Ecco, il mio lavoro ideale dovrebbe svolgersi all’interno di una stazione. O di un aeroporto. O di un qualsiasi luogo-non luogo crocevia di partenze e arrivi e facce e saluti e sguardi spaesati.

Stazione Centrale di Milano.

Mentre salgo gli scalini che dai sotterranei della città mi portano in superficie ho un flashback relativo all’ultima volta che ho incontrato i miei in una stazione. Era l’11 Giugno 2007. Ed era proprio qui, al binario 1. Solo che ero io la passeggera in arrivo, loro mi venivano incontro e non riuscivo ad avere che un unico pensiero in testa: voglio sparire voglio tornare indietro voglio sparire voglio tornare indietro. A 5 ore di treno fa. Comunque. E’ stato un flashback di pochi secondi.

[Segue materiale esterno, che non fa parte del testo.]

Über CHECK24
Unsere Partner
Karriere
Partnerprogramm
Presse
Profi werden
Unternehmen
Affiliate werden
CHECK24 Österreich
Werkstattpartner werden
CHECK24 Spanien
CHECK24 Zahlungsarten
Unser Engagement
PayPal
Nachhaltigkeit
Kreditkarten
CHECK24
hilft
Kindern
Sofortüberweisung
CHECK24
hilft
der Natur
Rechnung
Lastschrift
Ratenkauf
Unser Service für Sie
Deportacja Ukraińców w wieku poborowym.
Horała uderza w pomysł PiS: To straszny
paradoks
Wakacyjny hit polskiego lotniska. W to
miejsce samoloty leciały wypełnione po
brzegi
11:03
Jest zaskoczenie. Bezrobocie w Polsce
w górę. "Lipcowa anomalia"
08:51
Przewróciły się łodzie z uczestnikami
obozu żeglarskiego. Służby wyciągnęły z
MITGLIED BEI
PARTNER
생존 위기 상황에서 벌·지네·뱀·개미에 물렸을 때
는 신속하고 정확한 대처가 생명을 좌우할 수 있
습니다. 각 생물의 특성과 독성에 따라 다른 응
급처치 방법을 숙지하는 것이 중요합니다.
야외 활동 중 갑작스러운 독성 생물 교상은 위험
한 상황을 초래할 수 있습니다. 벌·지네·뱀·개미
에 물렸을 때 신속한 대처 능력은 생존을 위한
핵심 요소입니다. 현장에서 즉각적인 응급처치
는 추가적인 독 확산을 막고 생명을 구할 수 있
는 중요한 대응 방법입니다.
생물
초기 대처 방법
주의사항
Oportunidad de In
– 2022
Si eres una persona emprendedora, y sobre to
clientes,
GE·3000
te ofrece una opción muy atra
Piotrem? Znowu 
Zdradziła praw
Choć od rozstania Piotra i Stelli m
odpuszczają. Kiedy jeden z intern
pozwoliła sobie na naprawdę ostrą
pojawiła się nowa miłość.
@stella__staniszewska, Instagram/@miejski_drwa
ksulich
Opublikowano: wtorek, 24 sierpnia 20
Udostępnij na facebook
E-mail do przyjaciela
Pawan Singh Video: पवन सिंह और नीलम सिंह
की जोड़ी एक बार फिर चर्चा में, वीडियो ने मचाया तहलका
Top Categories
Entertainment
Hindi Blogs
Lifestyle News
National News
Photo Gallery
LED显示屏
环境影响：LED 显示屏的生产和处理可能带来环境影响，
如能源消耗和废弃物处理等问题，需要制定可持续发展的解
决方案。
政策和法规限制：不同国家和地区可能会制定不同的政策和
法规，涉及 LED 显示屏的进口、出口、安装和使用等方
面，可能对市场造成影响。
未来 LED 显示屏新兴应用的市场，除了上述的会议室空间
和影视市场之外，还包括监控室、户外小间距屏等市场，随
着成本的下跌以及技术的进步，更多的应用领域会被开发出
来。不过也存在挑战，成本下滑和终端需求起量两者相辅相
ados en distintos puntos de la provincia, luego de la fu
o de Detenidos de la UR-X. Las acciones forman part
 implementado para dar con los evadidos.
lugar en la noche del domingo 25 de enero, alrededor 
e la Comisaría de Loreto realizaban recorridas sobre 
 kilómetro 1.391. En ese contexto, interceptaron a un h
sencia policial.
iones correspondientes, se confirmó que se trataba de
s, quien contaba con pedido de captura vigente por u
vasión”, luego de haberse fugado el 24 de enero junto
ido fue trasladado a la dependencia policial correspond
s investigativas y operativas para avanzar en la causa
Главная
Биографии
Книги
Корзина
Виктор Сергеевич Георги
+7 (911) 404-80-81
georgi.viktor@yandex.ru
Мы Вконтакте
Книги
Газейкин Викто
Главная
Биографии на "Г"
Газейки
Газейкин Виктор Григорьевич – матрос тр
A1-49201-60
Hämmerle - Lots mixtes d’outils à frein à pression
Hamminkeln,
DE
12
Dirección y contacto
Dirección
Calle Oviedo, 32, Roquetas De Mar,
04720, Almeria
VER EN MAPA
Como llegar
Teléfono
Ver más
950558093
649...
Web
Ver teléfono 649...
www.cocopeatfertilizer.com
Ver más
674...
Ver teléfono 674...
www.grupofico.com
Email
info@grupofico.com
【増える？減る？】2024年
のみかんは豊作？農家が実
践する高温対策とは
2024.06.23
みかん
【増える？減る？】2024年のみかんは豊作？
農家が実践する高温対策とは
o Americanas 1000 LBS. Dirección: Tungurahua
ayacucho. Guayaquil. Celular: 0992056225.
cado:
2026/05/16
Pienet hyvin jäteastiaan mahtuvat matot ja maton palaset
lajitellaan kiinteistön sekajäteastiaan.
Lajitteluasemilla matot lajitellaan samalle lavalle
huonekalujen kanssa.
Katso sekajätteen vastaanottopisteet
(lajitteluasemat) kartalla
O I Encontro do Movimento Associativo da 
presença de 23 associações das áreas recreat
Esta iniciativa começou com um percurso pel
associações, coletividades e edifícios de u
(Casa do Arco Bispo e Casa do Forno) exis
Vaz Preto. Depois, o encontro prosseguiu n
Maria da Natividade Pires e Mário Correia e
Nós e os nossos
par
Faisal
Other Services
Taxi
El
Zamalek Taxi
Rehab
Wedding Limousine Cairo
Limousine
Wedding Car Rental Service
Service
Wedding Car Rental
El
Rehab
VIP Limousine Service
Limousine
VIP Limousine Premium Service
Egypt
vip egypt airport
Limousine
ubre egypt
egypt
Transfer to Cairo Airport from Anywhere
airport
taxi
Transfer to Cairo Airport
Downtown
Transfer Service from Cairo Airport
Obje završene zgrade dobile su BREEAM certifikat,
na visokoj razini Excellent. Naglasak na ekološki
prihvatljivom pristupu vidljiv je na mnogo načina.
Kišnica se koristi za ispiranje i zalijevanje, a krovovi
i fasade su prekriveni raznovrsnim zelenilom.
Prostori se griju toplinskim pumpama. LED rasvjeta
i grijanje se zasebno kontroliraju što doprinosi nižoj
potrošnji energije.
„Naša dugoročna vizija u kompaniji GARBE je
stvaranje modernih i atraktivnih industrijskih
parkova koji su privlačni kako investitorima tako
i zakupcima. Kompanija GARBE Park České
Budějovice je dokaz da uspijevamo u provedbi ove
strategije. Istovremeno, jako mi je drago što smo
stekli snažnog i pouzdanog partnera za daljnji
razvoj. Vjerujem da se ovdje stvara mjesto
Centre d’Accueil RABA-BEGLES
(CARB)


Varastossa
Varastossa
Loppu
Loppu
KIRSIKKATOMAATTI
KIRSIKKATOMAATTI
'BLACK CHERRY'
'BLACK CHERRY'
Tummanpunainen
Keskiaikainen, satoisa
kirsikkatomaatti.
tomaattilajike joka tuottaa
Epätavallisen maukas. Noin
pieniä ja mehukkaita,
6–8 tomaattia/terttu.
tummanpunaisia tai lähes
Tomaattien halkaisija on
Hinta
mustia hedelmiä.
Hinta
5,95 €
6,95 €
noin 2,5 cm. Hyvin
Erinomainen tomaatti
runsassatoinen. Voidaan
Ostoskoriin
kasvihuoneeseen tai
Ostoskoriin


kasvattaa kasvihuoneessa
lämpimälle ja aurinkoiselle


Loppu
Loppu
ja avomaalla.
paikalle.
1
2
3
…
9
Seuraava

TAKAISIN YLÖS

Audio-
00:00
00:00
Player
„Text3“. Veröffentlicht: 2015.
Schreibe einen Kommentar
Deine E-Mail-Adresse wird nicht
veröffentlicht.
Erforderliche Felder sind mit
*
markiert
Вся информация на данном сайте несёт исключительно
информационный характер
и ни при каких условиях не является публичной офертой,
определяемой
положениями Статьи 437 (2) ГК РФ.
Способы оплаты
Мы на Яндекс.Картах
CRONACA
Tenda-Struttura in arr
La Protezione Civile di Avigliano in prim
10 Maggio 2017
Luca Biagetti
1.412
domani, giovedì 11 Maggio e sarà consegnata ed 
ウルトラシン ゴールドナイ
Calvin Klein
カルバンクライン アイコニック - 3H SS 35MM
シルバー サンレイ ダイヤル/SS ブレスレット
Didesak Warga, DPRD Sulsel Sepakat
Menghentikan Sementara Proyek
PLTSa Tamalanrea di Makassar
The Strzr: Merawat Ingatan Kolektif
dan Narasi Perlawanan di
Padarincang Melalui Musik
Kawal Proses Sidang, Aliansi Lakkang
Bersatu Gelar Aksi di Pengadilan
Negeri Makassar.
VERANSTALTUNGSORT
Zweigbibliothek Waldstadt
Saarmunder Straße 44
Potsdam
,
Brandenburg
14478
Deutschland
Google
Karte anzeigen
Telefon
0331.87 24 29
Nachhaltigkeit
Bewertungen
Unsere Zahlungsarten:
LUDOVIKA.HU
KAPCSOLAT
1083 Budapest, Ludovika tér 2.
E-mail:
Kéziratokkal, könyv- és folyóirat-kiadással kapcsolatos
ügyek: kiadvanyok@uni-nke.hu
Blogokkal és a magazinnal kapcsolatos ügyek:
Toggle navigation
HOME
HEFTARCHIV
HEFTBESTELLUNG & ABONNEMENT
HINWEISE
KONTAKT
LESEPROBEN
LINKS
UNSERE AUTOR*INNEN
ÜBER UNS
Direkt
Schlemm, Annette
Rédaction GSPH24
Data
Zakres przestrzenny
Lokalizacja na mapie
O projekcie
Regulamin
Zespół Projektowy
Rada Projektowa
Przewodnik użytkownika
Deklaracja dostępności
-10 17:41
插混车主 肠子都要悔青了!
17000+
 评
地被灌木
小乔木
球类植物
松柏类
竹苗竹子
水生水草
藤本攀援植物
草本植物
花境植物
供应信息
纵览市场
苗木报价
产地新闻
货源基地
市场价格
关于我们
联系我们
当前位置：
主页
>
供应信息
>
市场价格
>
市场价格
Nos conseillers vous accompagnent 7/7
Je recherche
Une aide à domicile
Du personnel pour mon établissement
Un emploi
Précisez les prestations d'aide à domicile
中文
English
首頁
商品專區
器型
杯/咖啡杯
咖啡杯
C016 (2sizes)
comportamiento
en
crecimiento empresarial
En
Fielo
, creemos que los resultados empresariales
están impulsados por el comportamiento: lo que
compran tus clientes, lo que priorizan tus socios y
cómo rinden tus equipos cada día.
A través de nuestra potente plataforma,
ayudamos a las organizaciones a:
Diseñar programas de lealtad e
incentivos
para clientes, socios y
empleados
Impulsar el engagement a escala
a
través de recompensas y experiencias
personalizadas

Il treno delle 18.45 proveniente da Venezia arriverà al binario 14; mi ci avvicino lentamente, lasciando scorrere lo sguardo prima sui tasselli in movimento del tabellone, poi sul turbante arancione di un ragazzo indiano e sugli occhi spaventati di un vecchio signore con la pelle cotta dal sole che aspetta il suo treno.

Le porte del treno si aprono, una fiumana di gente si accalca sulla banchina. Probabilmente sarò in mezzo ai piedi come al solito, ma mi piace stare al centro di questo movimento umano e mi ci lascio travolgere. Incrocio gli sguardi della gente che arriva, delle coppie che si ritrovano, dei gruppi di ragazzi con il sacco a pelo in spalla.

E in coda, ma proprio in coda, eccoli là, i miei passeggeri in arrivo.

Se lo meritano, stavolta, di essere accolti con un sorriso.